■ EXTRAIT DU TEXTE ■
>>>
La Zambie prend le problème à bras le corps.
Le gouvernement de Lusaka a annoncé le 22 juillet dernier la mise en place d’un nouveau programme de rénovation des installations minières et de protection de la nature. Financé à hauteur de 65 millions de dollars par la Banque Mondiale, ce projet doit aussi s’attaquer aux problèmes sociaux engendrés par ces industries. Cet ambitieux programme s’inscrit dans la continuité de la politique de l’État zambien, qui multiplie depuis 2003 les mesures pour limiter les dégâts provoqués par l’extraction du cuivre, notamment la propagation de plomb dans les cours d’eau et les nappes phréatiques.
<<<
■ DONNÉES FOURNIES ■
>>>
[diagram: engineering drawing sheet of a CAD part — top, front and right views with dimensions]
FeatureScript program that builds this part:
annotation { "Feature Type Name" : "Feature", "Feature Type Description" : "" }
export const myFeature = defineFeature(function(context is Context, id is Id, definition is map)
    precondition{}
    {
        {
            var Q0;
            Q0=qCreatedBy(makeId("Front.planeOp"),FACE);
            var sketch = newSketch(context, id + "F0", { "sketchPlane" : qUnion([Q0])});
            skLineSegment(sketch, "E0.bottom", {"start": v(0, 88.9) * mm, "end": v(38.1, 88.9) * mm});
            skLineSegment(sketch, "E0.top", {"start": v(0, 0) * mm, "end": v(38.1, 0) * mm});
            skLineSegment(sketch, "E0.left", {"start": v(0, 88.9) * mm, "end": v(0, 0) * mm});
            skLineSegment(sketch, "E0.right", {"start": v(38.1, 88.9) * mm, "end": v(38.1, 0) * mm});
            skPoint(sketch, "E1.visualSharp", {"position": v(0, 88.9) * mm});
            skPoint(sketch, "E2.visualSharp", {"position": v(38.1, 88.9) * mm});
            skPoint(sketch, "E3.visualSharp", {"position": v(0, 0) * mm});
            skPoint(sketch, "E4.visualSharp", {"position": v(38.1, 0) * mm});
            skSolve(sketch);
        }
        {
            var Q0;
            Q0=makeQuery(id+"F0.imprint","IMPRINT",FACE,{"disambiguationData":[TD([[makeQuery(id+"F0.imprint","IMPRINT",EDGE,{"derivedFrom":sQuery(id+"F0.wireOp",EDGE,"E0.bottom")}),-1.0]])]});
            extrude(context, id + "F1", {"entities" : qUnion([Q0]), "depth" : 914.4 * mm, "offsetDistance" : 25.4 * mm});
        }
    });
<<<
■ CONSIGNES ■
(1) Recopiez le passage de l'extrait situé entre "La Zambie prend" et "les nappes phréatiques.", bornes comprises, en substituant "cobalt" à "cuivre".
(2) Veuillez répondre à ces questions d'après l'extrait :
(a) À quelle date le gouvernement de Lusaka a-t-il annoncé le nouveau programme ?
(b) Quelle institution finance le projet, et pour quel montant ?
(c) Depuis quelle année l'État zambien multiplie-t-il les mesures contre les dégâts de l'extraction ?
Les enregistrements n'interviennent pas ici.

■ RÉPONSES DANS L'ORDRE ■
(1)
La Zambie prend le problème à bras le corps.
Le gouvernement de Lusaka a annoncé le 22 juillet dernier la mise en place d’un nouveau programme de rénovation des installations minières et de protection de la nature. Financé à hauteur de 65 millions de dollars par la Banque Mondiale, ce projet doit aussi s’attaquer aux problèmes sociaux engendrés par ces industries. Cet ambitieux programme s’inscrit dans la continuité de la politique de l’État zambien, qui multiplie depuis 2003 les mesures pour limiter les dégâts provoqués par l’extraction du cobalt, notamment la propagation de plomb dans les cours d’eau et les nappes phréatiques.

(2)
(a) Le 22 juillet dernier.
(b) La Banque Mondiale, à hauteur de 65 millions de dollars.
(c) Depuis 2003.